Do you struggle to hire and retain great talent? Then you certainly aren’t alone! The food service business is now facing significant challenges related to labor.

Keeping a commercial kitchen manned is no easy feat, so naturally, you don’t want to scare people away from applying. That is, alas, the precise consequence that may ensue if your kitchen is seen by your staff as an accident awaiting catastrophe.

To make your kitchen a safe place to work, make sure to follow all safety guidelines and buy kitchen equipment from McDonald Paper & Restaurant Supplies.

Should You Concern Your Commercial Kitchen Safety?

Avoiding kitchen accidents:

● Do my workers take breaks from standing for lengthy periods of time by using a stool or footrest?

● Should we reorganize the meal preparation duties so as not to go overboard?

● Do we prevent repetitive stress injuries by using mechanical kitchen machines for chopping, dicing, or mixing?

● Are our workers outfitted with authorized gloves, hairnets, and uniforms?

● Are hairnets, gloves, and uniforms required attire for our employees?

Avoiding mishaps when lifting:

● Does the company provide instruction on how to properly lift heavy objects so that employees may avoid stooping and strain?

● Does management stress the need to use tilt containers or ask for assistance while moving heavy objects?

Keeping people from tripping and falling:

● Is it standard practice for kitchen workers to clean up any spills or damp areas promptly?

● Is there no clutter in the kitchen, supply rooms, flooring of the freezer, or walkways?

● Is the appropriate training for ladders given?

● Does the staff know how to safely utilize ladders so they don’t hurt themselves?

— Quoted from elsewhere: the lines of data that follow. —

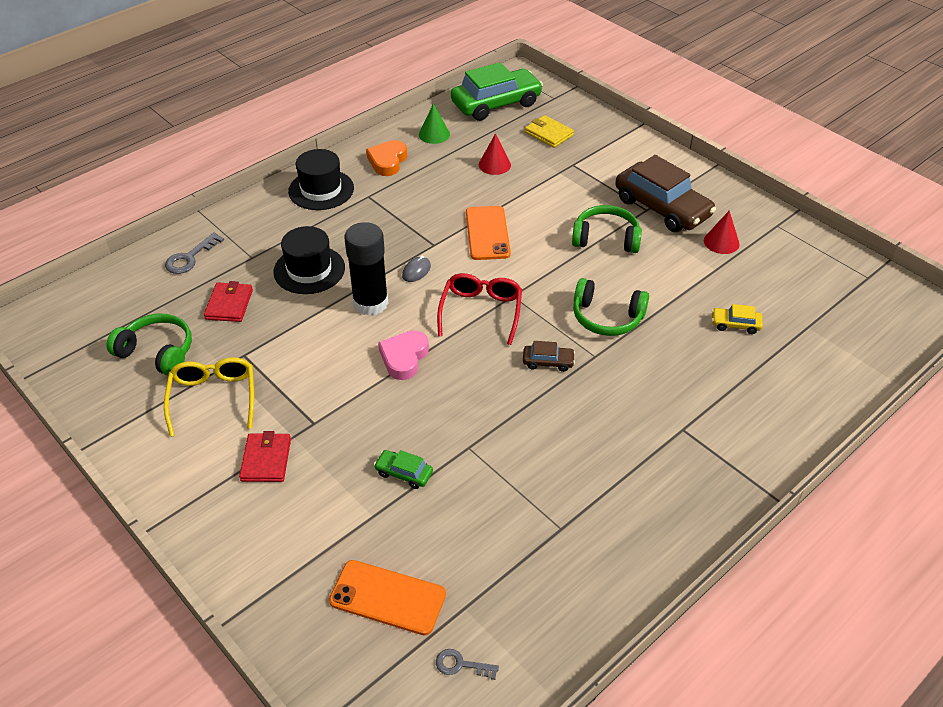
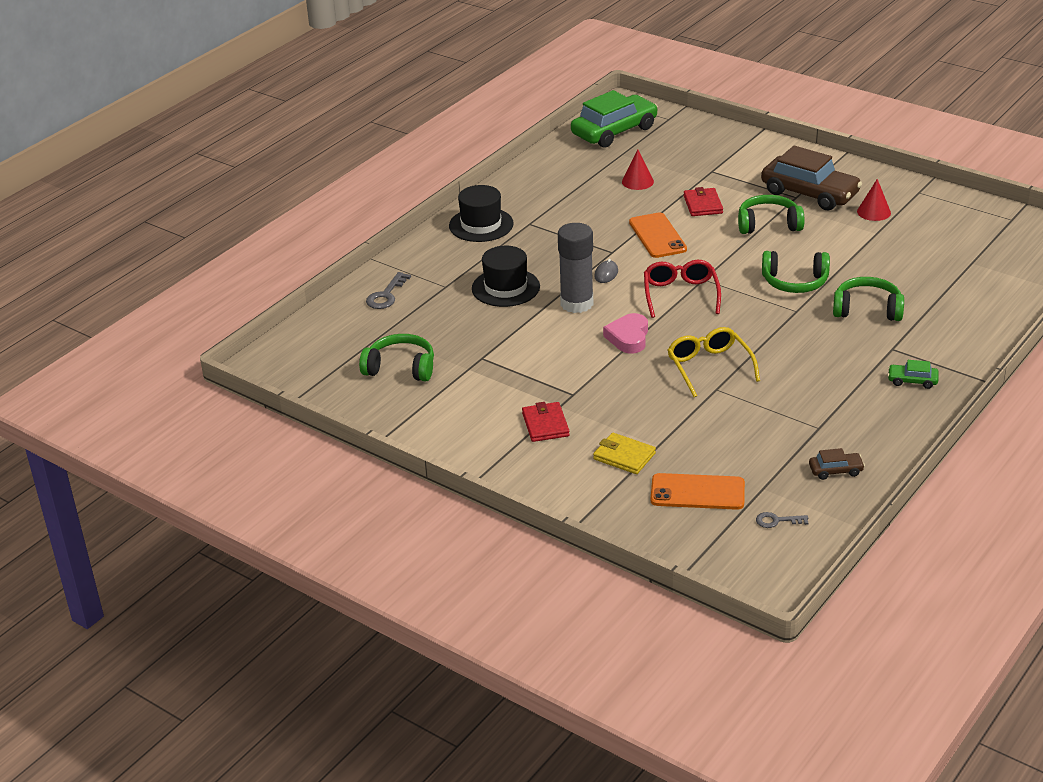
camera: 10 degrees left, 10 degrees down
yellow glasses [164,357,254,437] -> yellow glasses moved to [668,327,760,397]
red wallet [204,281,253,322] -> red wallet moved to [684,187,723,216]
black glue stick [344,222,389,316] -> grey glue stick [558,223,593,313]
orange heart [366,140,407,176] -> none
green car [374,450,433,489] -> green car moved to [888,360,939,389]
green cone [419,103,450,144] -> none
brown car [523,341,575,372] -> brown car moved to [809,448,865,480]
yellow wallet [525,115,574,148] -> yellow wallet moved to [593,433,656,474]
yellow car [712,304,763,334] -> none
none -> green headphones [833,277,904,321]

Would You Rather Not Work in Your Kitchen?

Dangers include sharp objects, crowded areas, rapid motion, open fires, hot liquids, high shelves, and an energetic environment. Are you familiar with this kind of commercial kitchen? You need to be dedicated to making a kitchen safer when there are so many potential risks. For the sake of everyone’s safety at your commercial food service establishment, we have compiled a list of ten guidelines to follow:

  1. Stipulate appropriate clothing.

Kitchen uniforms are optional, but loose pants are not! Ideally, wear loose clothes that cover just enough of your body. Closed-toe, non-slip shoes are essential.

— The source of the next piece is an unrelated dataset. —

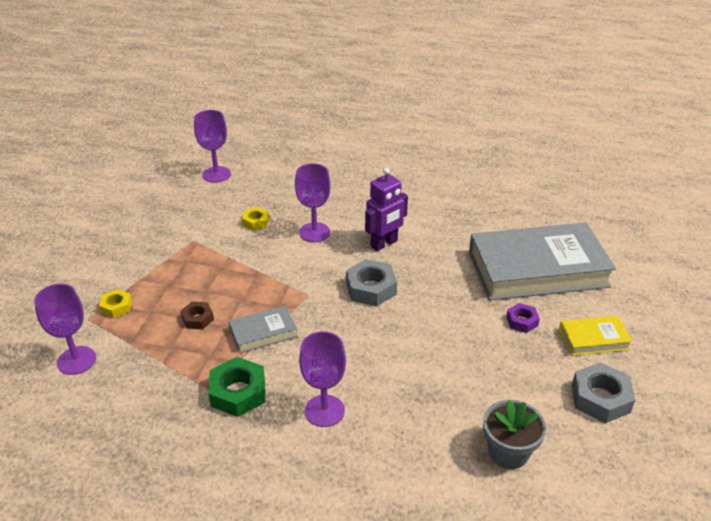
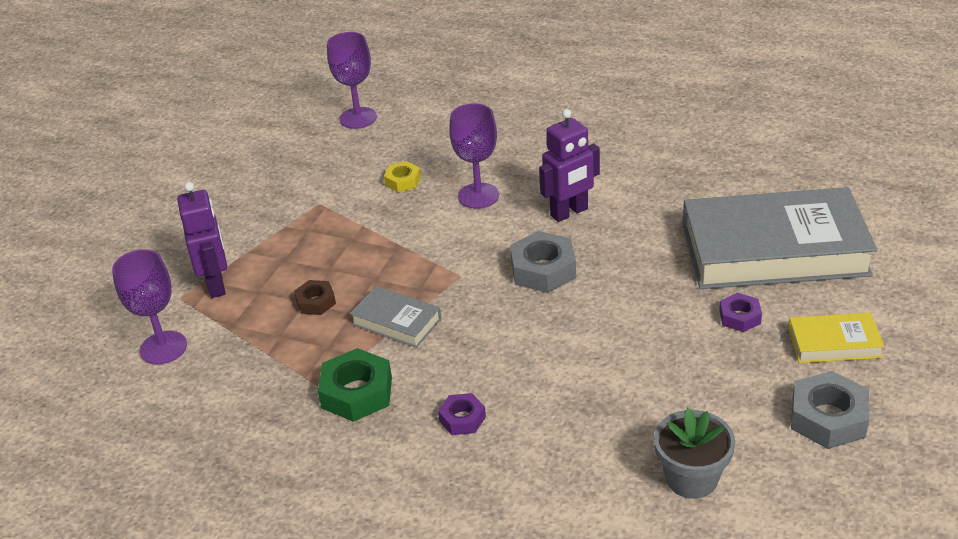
camera: 10 degrees right, 0 degrees up
yellow nut [99,289,132,318] -> purple robot [177,182,227,298]
grey book [229,305,298,353] -> grey book turned 45 degrees clockwise [350,286,441,348]
purple goblet [299,331,346,427] -> purple nut [438,393,486,435]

  1. Make sure your staff is well-versed in effective communication.

Unintentional collisions are more common when kitchen personnel can’t communicate. You can generally prevent a collision by staying behind. Having a knife or pot of boiling soup on an employee increases accident risk.

  1. Make sure there are mats that won’t slide.

Slips and falls are common due to workers’ rapid footwork on damp or oily floors. Slip-resistant mats should be placed in all work areas to prevent injury.

  1. Put protection on all of the equipment.

In the heat of excitement, it’s tempting to disregard basic safety precautions. With the help of equipment protectors, you may avoid any long-term harm that might result from that brief carelessness.

  1. Make sure there is enough airflow.

Too much heat and smoke may rapidly make a kitchen unsafe to be there. A worker collapsing on the flat top due to heat exhaustion is the last thing anybody wants. Chronic breathing issues may be exacerbated or even caused by breathing in smokey air all day long.

  1. Take the time to hear your staff’s worries.

Because, after all, they’re the ones who will often see threats before anybody else. Do not sit on your hands until someone trips over a broken shelf if they bring it to your attention. Encourage workers to report dangers to keep them safe, boost morale, and make them want to remain.

  1. Stab any spills or shattered glass as soon as possible.

Do not delay in cleaning up any spills or broken items; post clearly marked warning signs in damp areas; and notify all employees to exercise extreme care in the affected area. It is only acceptable to use a broom and dustpan to remove shattered glass or broken china. In no world!

  1. Avoid the risk of burns and lacerations.

Sharpen blades often, stock up on cut-resistant gloves and non-slip cutting surfaces, and instruct staff on proper cutting techniques. Give out plenty of high-quality potholders or oven mitts and replace them as they wear out.

  1. Keep away from anything that might cause an electrical shock.

Make it a habit to inspect electrical cables for damage on a regular basis. Put the appliance on pause until the cable is changed, if you see any. Keep electrical items and their cables away from liquids and avoid leaving cords dangling.

  1. Perform fire exercises on a regular basis.

Fires start in the kitchen, whether at home or at work. Your staff must be fire-ready.

Your community’s fire prevention officer may acquire that self-assurance by arranging for a compensated training day. To ensure that students retain the information, conduct fire exercises on a frequent basis after their instruction.

Make It Clear That You Value Their Well-being on the Job

If you are really committed to the safety of your employees, they will be more inclined to join and stay with your team. Having a caring kitchen manager and a safe work environment improves morale, productivity, and safety. Everyone benefits from it!